EXERCISE:
Extract the lines from the first one in the records below through the line containing "de la tâche", keeping both ends and leaving out any pictures.

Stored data
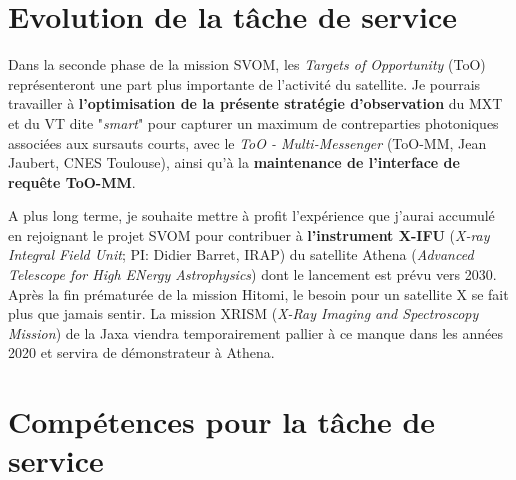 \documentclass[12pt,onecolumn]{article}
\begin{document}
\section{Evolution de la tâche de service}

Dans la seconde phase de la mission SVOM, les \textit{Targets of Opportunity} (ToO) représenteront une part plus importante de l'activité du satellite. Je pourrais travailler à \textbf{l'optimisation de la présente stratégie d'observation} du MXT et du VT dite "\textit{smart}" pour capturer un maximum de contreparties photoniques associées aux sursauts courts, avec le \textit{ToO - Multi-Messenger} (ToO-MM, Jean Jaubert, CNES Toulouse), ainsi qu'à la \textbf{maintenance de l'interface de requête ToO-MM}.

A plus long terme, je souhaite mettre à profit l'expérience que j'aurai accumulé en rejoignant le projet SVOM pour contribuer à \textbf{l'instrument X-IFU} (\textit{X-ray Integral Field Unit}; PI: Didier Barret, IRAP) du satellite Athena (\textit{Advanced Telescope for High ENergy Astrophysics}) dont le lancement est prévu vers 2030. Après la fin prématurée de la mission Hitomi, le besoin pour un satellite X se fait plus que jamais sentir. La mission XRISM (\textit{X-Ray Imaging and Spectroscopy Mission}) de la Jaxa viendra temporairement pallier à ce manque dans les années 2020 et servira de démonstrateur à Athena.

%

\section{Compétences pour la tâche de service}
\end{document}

ANSWER FOR THIS EXERCISE:
 \documentclass[12pt,onecolumn]{article}
\begin{document}
\section{Evolution de la tâche de service}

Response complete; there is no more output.